Si le nom de Jérusalem en Hébreu utilise la sonorité propre à la forme grammaticale du duel, c'est peut-être parce qu'elle est toujours insaisissable, comme si même une fois arpentée, apprivoisée, restait toujours une moitié mystérieuse, surprenante d'inconnu. "Yeroushalayim" - un nom double, comme celui qui désigne les yeux. Un mois à Paris aurait presque su faire oublier: notre conflit est partout, tellement intégré, qu'il n'est plus évident nulle part. 
 
Alors que les discussions de comptoir vont bon train sur l'intransigeance de notre gouvernement face aux demandes américaines de gel des implantations à Jérusalem et le refus des Palestiniens à reconnaître la judéité du pays, de nouveaux autocollants couvrent les voitures tandis que les vieux sont recyclés. On colle à nouveau des slogans politiques sur les arrêts de bus, des programmes entiers contenus dans une phrase courte, assez évocatrice pour signifier toute une politique.
 
Vus sur les voitures et panneaux de Jérusalem cette semaine: à gauche, distribués par Shalom Arshav, "les (vrais) sionistes ne colonisent pas"; à droite, "Hebron, depuis toujours et pour toujours".

******************************

Liste des activités
#1 D'après le texte sur Jérusalem, quelle raison expliquerait que le nom hébreu de la ville porte la sonorité du duel ? Répondez en une à trois phrases.
#2 Reprenez le passage du texte sur Jérusalem situé entre "Alors que les" et "toute une politique.", bornes incluses, en remplaçant "voitures" par "vitrines".
Les items qui suivent sont sans rapport avec le texte sur Jérusalem.

Données à examiner
******************************

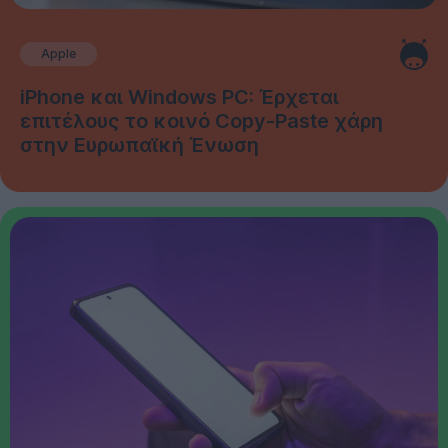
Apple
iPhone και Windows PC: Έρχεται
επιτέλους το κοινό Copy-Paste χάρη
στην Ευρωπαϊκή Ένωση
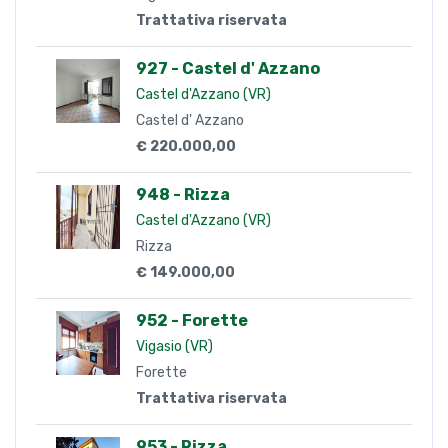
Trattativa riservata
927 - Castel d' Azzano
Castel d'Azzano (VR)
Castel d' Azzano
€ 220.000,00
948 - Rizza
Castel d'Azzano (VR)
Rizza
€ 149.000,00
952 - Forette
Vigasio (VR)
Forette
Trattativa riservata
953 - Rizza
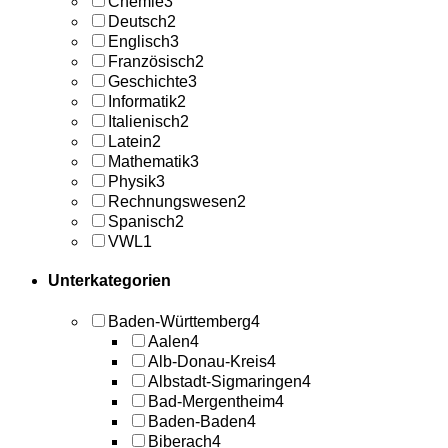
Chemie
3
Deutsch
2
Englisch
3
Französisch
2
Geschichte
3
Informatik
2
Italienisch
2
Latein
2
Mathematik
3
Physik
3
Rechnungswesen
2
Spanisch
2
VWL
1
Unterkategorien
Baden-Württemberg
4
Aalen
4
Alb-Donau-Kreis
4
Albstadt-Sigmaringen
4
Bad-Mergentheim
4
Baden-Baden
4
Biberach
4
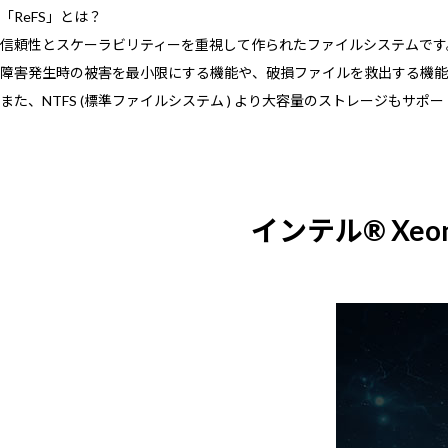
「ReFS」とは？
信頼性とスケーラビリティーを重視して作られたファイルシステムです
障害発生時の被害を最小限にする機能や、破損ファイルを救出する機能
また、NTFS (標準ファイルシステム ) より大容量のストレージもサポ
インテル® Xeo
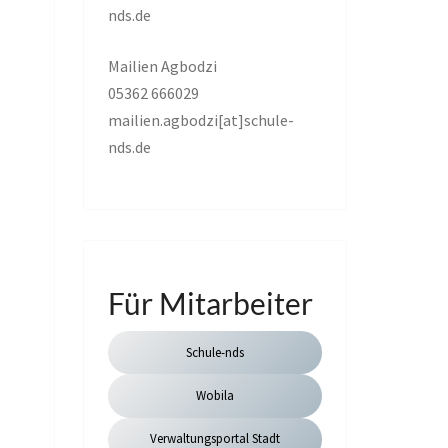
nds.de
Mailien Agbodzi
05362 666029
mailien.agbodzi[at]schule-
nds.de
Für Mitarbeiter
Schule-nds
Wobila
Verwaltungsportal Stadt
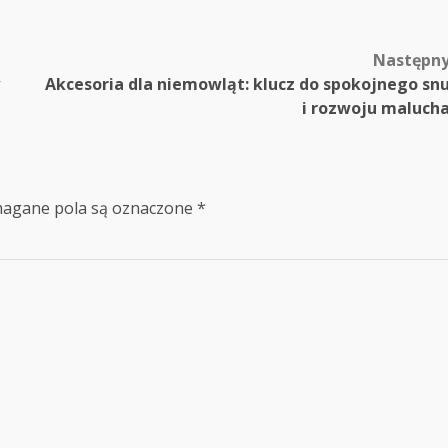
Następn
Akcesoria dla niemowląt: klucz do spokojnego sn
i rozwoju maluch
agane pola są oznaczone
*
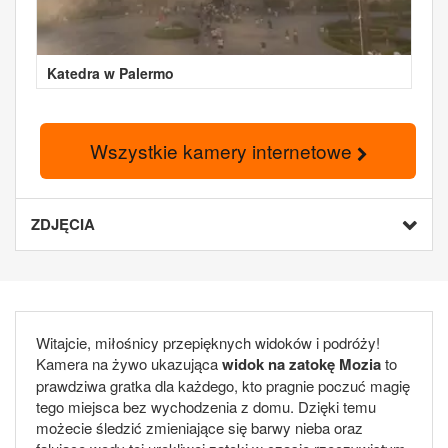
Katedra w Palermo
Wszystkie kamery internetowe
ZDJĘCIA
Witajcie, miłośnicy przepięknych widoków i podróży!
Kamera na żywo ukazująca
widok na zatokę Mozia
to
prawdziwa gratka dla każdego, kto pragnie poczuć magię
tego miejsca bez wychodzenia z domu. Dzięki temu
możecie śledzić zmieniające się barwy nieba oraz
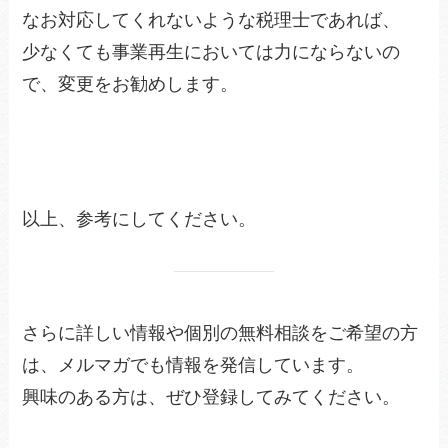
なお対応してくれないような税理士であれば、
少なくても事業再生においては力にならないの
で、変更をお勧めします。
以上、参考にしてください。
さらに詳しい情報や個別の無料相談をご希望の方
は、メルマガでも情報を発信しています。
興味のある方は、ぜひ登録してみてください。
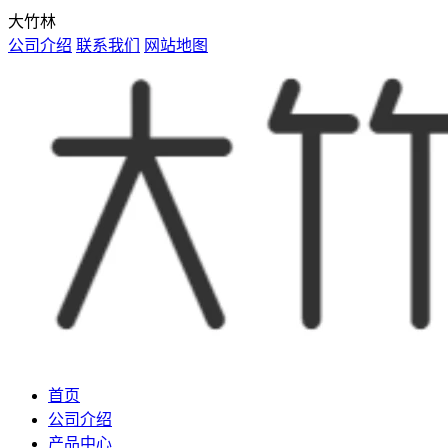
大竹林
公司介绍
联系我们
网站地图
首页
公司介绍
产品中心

******************************

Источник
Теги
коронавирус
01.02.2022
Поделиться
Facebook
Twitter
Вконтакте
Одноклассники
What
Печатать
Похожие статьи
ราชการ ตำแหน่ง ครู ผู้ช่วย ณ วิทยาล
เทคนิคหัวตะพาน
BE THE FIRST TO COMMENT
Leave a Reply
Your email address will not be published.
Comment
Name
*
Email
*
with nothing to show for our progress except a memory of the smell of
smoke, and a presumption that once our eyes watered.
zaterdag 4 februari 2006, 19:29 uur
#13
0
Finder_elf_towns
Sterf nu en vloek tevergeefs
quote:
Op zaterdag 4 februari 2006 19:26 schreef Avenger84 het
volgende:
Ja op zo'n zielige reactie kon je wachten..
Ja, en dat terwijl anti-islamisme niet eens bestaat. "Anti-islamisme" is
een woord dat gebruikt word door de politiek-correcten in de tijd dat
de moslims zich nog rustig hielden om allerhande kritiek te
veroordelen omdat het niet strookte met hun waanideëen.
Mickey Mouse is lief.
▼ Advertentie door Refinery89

******************************

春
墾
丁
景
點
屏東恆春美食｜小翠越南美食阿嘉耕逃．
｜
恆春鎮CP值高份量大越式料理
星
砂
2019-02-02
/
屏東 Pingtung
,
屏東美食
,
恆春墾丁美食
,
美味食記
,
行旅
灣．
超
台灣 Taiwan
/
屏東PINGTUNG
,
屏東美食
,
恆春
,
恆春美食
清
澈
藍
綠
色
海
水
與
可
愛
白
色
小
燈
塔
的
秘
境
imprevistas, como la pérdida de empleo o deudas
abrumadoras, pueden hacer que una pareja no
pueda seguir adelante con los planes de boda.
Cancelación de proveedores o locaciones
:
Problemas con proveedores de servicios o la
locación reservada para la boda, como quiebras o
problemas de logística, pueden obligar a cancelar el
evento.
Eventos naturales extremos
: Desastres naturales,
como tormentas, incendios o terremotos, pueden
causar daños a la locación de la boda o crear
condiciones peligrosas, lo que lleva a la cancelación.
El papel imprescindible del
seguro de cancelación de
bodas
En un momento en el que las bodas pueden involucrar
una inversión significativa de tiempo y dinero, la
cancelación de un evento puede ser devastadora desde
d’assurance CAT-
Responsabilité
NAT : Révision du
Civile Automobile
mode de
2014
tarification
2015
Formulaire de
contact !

******************************

Résultats ordonnés
#1 Ce serait peut-être parce que la ville reste toujours insaisissable. Même une fois arpentée et apprivoisée, il lui resterait toujours une moitié mystérieuse, surprenante d'inconnu.

#2
Alors que les discussions de comptoir vont bon train sur l'intransigeance de notre gouvernement face aux demandes américaines de gel des implantations à Jérusalem et le refus des Palestiniens à reconnaître la judéité du pays, de nouveaux autocollants couvrent les vitrines tandis que les vieux sont recyclés. On colle à nouveau des slogans politiques sur les arrêts de bus, des programmes entiers contenus dans une phrase courte, assez évocatrice pour signifier toute une politique.